View the properties of a DMF

Describe the DMF to view its properties:

DESC FUNCTION governance.dmfs.count_positive_numbers(
  TABLE(
    NUMBER, NUMBER, NUMBER
  )
);
Copy
+-----------+---------------------------------------------------------------------+
| property  | value                                                               |
+-----------+---------------------------------------------------------------------+
| signature | (ARG_T TABLE(ARG_C1 NUMBER, ARG_C2 NUMBER, ARG_C3 NUMBER))          |
| returns   | NUMBER(38,0)                                                        |
| language  | SQL                                                                 |
| body      | SELECT COUNT(*) FROM arg_t WHERE arg_c1>0 AND arg_c2>0 AND arg_c3>0 |
+-----------+---------------------------------------------------------------------+

Secure the DMF

You can use the ALTER FUNCTION command to make a DMF secure. For more information about what it means for a function to be secure, see Protecting Sensitive Information with Secure UDFs and Stored Procedures.

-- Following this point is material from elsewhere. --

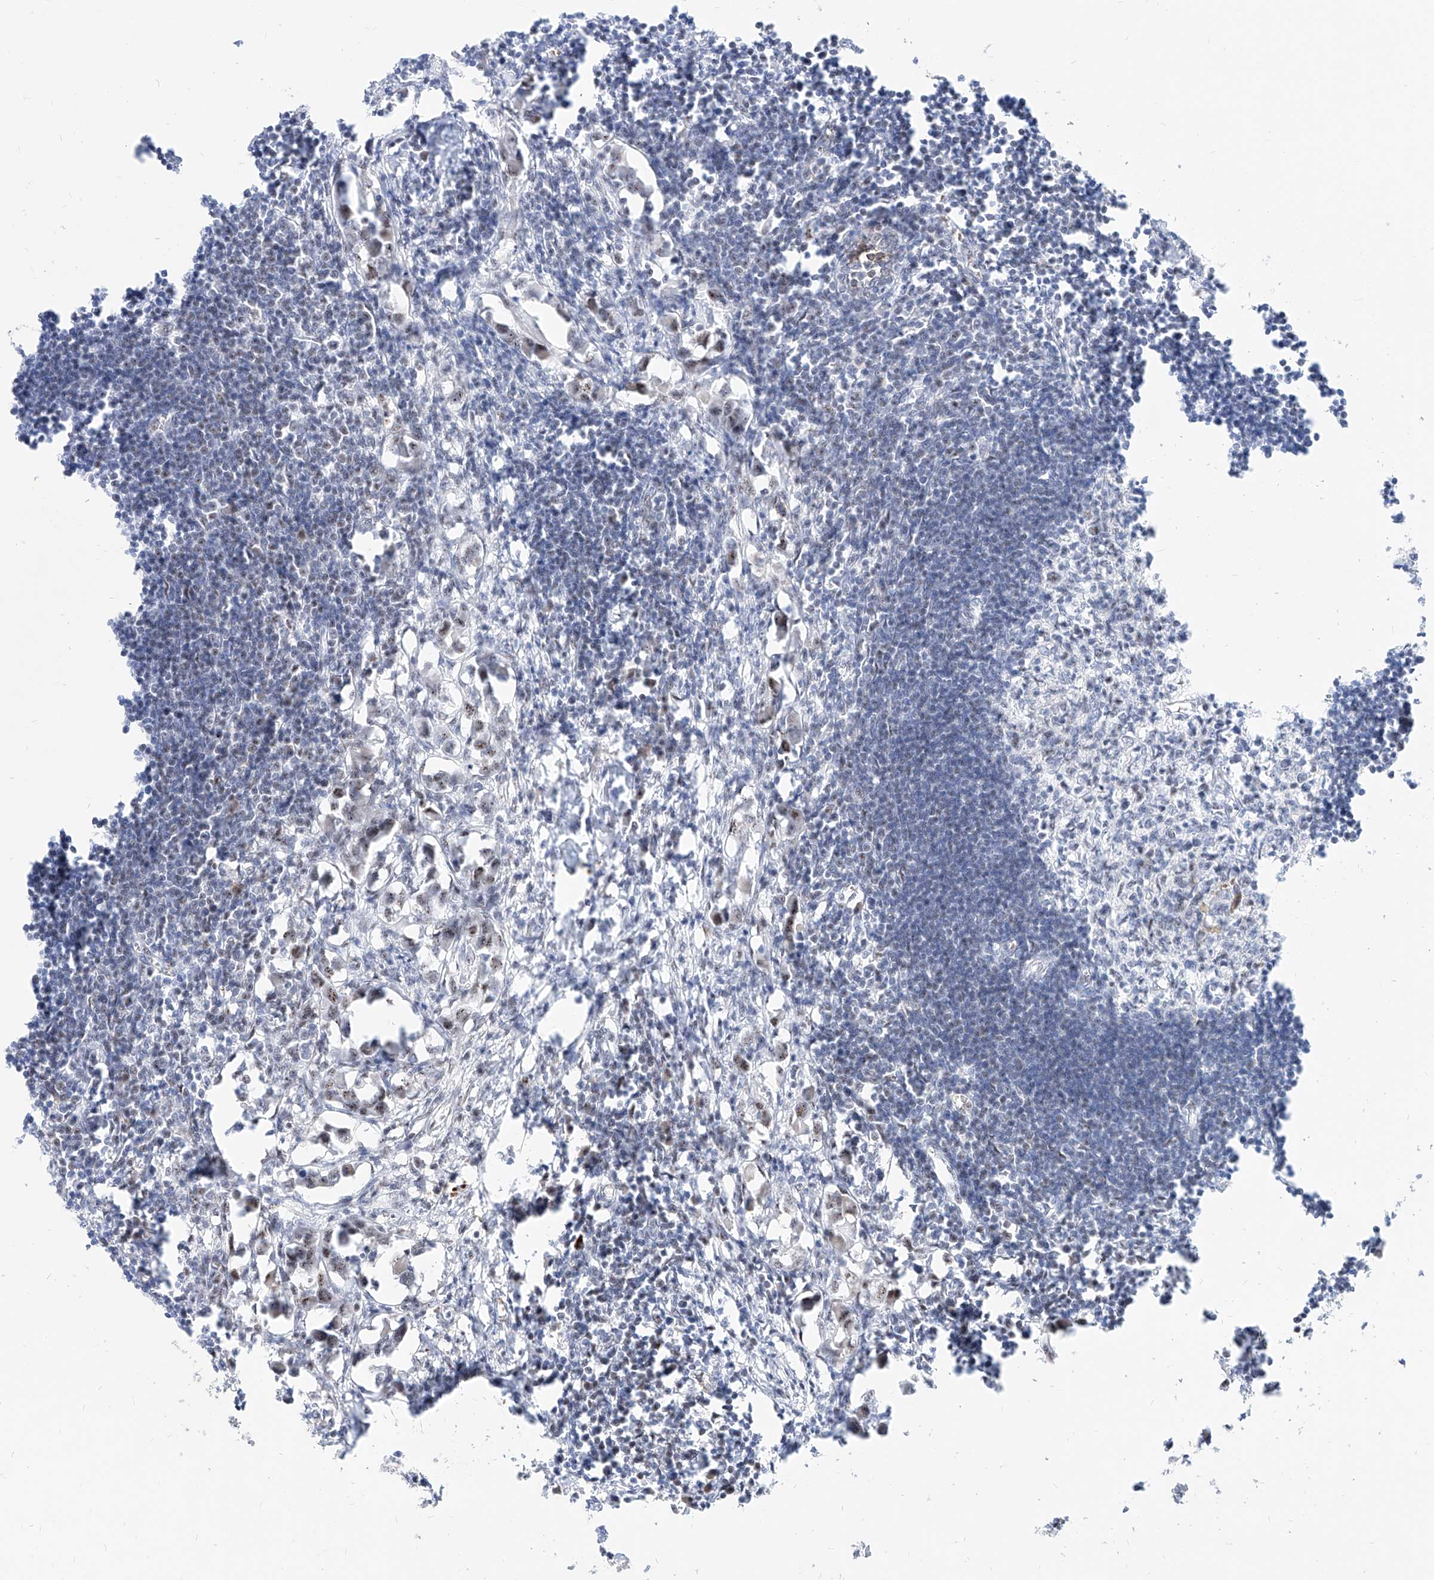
{"staining": {"intensity": "weak", "quantity": "25%-75%", "location": "nuclear"}, "tissue": "lymph node", "cell_type": "Germinal center cells", "image_type": "normal", "snomed": [{"axis": "morphology", "description": "Normal tissue, NOS"}, {"axis": "morphology", "description": "Malignant melanoma, Metastatic site"}, {"axis": "topography", "description": "Lymph node"}], "caption": "Weak nuclear staining for a protein is seen in approximately 25%-75% of germinal center cells of unremarkable lymph node using IHC.", "gene": "ZFP42", "patient": {"sex": "male", "age": 41}}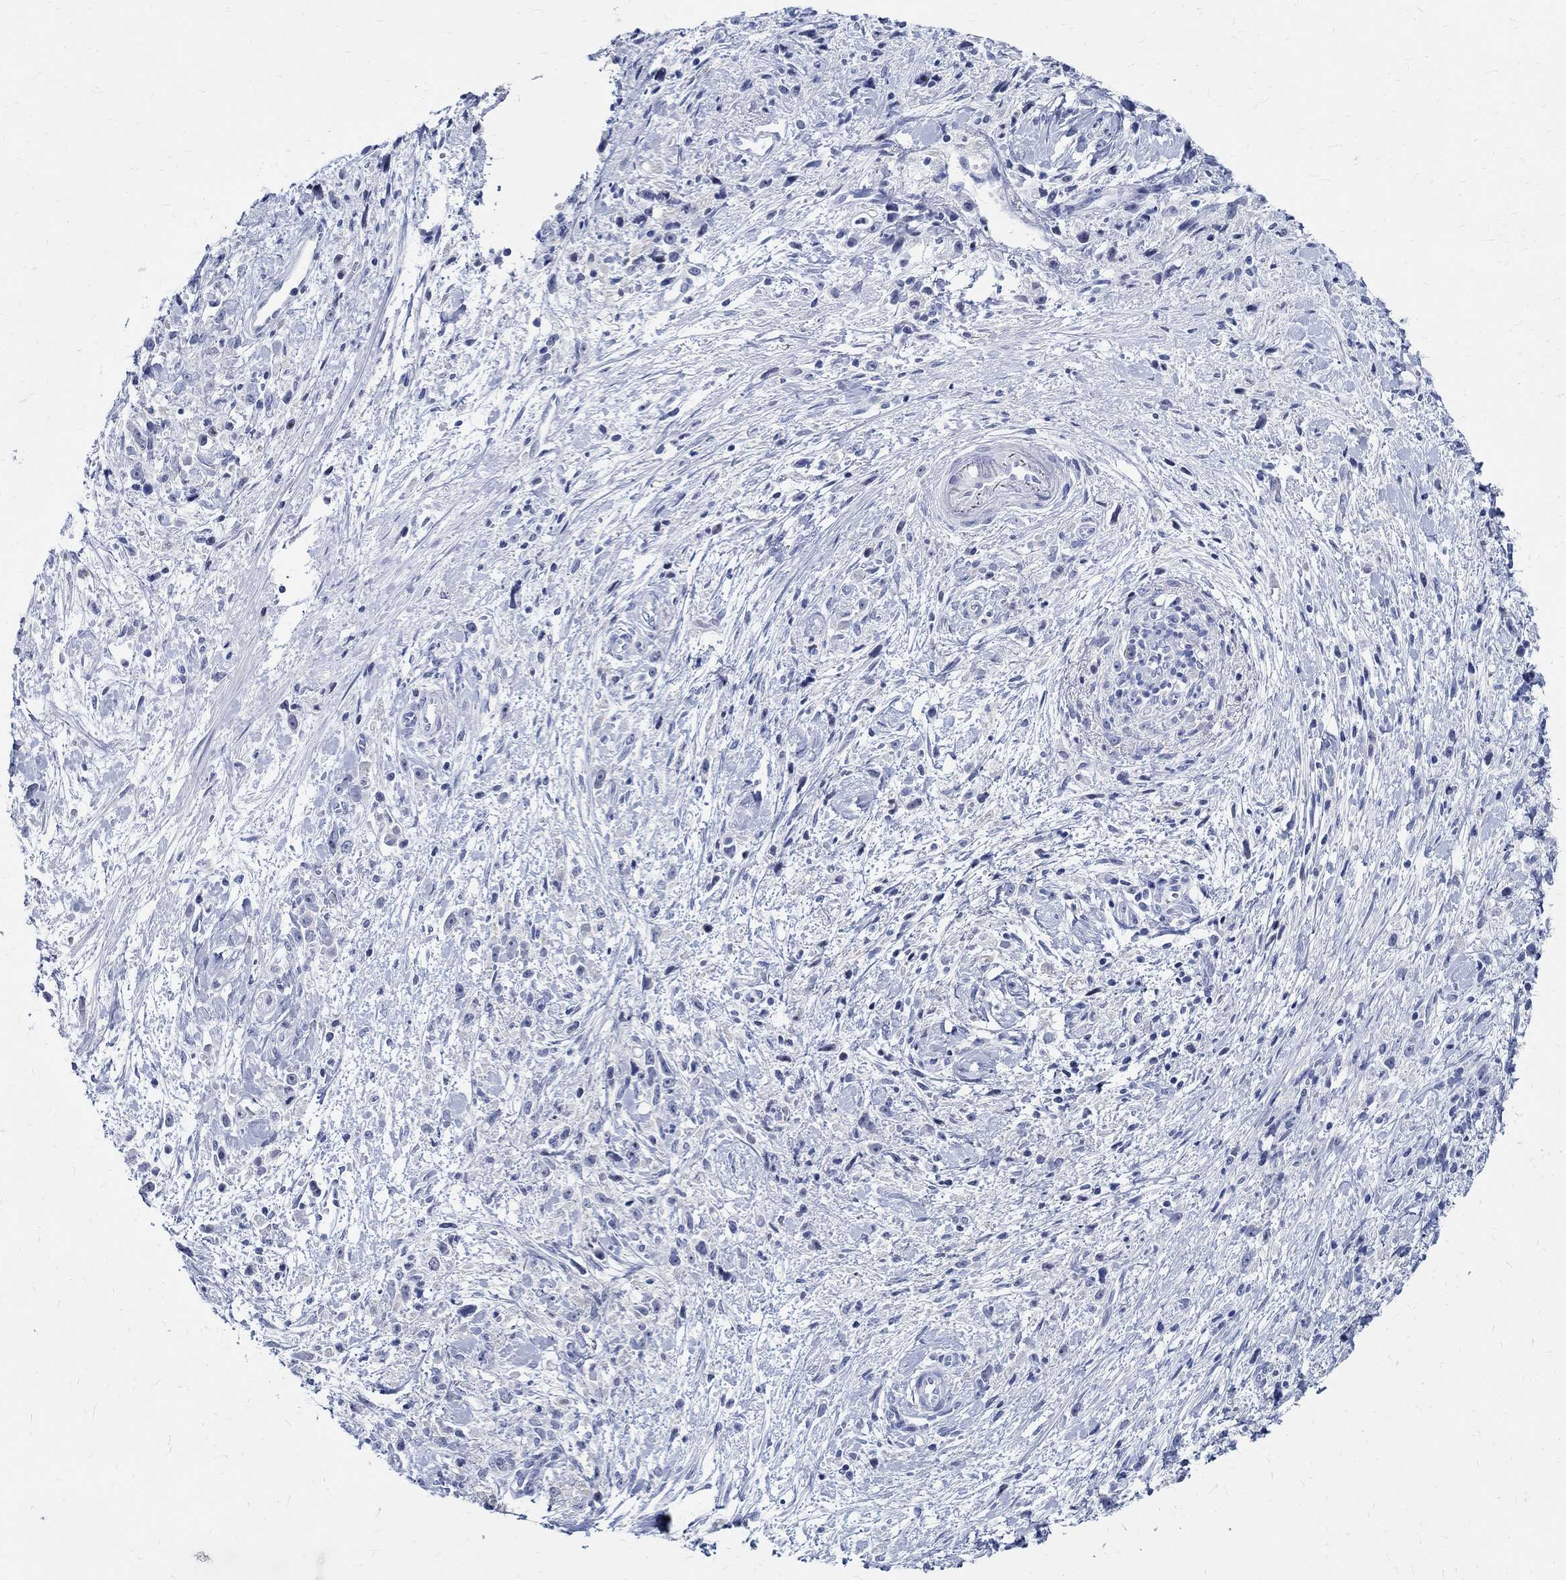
{"staining": {"intensity": "negative", "quantity": "none", "location": "none"}, "tissue": "stomach cancer", "cell_type": "Tumor cells", "image_type": "cancer", "snomed": [{"axis": "morphology", "description": "Adenocarcinoma, NOS"}, {"axis": "topography", "description": "Stomach"}], "caption": "The photomicrograph reveals no staining of tumor cells in adenocarcinoma (stomach).", "gene": "BSPRY", "patient": {"sex": "female", "age": 59}}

ALTER FUNCTION governance.dmfs.count_positive_numbers(
 TABLE(
   NUMBER,
   NUMBER,
   NUMBER
))
SET SECURE;
Copy

List your DMFs

Use the SHOW DATA METRIC FUNCTIONS or SHOW FUNCTIONS command to list DMFs in your account, database, or schema:

SHOW DATA METRIC FUNCTIONS IN ACCOUNT;
Copy

Alternatively, you can query the Information Schema FUNCTIONS view or the Account Usage FUNCTIONS view to list your DMFs in the specified database or your account.

The is_data_metric column specifies whether the function is a DMF.

Set a tag on a DMF

Use the ALTER FUNCTION command to set a tag on a DMF:

ALTER FUNCTION governance.dmfs.count_positive_numbers(
  TABLE(NUMBER, NUMBER, NUMBER))
  SET TAG governance.tags.quality = 'counts';
Copy

Track DMF references

You can query the DATA_METRIC_FUNCTION_REFERENCES Account Usage view to view DMF references in your account. You can also call the DATA_METRIC_FUNCTION_REFERENCES Information Schema table function to identify the DMFs associated with a given table or view or the tables or views associated with a given DMF.

For example:

Return a row for each object (table or view) that has the DMF named count_positive_numbers set on that table or view:

USE DATABASE governance;
USE SCHEMA INFORMATION_SCHEMA;
SELECT *
  FROM TABLE(
    INFORMATION_SCHEMA.DATA_METRIC_FUNCTION_REFERENCES(
      METRIC_NAME => 'governance.dmfs.count_positive_numbers'
    )
  );
Copy

Return a row for each DMF assigned to the table named hr.tables.empl_info:

USE DATABASE governance;
USE SCHEMA INFORMATION_SCHEMA;
SELECT *
  FROM TABLE(
    INFORMATION_SCHEMA.DATA_METRIC_FUNCTION_REFERENCES(
      REF_ENTITY_NAME => 'hr.tables.empl_info',
      REF_ENTITY_DOMAIN => 'table'
    )
  );
Copy

Drop the DMF from the system

Drop the DMF from the system:

DROP FUNCTION governance.dmfs.count_positive_numbers(
  TABLE(
    NUMBER, NUMBER, NUMBER
  )
);
Copy

Limitations

For information, see the section on data quality limitations.